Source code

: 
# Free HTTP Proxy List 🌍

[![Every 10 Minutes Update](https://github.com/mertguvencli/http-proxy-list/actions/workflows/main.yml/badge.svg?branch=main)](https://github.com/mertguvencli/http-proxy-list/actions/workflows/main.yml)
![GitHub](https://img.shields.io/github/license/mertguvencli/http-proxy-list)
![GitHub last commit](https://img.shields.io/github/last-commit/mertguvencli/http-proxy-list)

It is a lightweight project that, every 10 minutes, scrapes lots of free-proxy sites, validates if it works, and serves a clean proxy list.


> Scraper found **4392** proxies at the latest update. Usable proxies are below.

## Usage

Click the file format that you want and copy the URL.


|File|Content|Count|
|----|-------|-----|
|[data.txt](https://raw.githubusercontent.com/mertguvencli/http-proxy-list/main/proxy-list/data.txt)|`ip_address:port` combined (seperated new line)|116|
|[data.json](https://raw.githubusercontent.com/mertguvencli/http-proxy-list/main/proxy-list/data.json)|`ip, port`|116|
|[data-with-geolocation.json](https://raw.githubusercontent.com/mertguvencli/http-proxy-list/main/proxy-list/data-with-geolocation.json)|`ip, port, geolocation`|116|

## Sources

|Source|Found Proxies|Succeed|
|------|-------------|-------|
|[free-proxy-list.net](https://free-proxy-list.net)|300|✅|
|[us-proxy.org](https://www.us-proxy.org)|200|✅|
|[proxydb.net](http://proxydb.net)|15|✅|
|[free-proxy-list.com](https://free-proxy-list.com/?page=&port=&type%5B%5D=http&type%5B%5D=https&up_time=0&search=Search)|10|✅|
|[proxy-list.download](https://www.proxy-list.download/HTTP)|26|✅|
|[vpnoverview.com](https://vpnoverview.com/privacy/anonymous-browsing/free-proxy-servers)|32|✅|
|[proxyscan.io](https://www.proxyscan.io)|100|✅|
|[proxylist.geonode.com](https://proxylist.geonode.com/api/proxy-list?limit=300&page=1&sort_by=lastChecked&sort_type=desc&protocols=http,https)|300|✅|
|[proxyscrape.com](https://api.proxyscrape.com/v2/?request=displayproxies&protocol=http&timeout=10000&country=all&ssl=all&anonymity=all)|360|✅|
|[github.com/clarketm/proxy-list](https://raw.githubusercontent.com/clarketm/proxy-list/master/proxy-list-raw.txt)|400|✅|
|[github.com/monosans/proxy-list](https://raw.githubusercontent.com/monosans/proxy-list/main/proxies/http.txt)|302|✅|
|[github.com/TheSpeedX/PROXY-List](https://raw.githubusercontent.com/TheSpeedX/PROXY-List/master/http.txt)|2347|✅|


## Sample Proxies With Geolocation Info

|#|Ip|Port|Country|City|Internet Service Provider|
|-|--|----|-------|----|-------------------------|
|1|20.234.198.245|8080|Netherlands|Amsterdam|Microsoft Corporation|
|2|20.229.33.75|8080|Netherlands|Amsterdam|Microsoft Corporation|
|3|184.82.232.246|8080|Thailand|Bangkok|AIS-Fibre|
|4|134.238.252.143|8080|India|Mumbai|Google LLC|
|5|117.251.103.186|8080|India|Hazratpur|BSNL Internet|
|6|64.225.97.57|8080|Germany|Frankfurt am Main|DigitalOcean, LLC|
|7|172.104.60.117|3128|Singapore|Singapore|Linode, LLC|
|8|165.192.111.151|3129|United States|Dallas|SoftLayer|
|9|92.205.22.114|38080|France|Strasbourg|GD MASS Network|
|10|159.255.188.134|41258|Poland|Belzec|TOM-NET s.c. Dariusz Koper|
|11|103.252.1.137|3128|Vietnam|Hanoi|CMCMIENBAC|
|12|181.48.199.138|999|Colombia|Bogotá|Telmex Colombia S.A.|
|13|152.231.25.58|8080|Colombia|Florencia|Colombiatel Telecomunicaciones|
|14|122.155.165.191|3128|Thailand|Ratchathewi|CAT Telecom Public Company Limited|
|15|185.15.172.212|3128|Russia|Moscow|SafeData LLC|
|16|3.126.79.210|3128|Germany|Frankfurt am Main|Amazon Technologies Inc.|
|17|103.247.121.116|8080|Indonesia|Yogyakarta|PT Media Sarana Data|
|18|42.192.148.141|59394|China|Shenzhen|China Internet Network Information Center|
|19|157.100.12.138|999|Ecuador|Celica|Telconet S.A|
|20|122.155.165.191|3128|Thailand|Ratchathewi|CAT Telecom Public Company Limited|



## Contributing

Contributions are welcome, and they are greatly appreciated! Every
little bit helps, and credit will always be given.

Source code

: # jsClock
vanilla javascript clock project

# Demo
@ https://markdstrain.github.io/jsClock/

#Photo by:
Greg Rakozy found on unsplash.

★ ★ ★ ★ ★ ★ ★

**What needs to be done:**
The response must repeat exactly the lines from the top of the material through the line containing "[![Every 10 Minutes", both included, with no other output.

**Response area:**
Source code

: 
# Free HTTP Proxy List 🌍

[![Every 10 Minutes Update](https://github.com/mertguvencli/http-proxy-list/actions/workflows/main.yml/badge.svg?branch=main)](https://github.com/mertguvencli/http-proxy-list/actions/workflows/main.yml)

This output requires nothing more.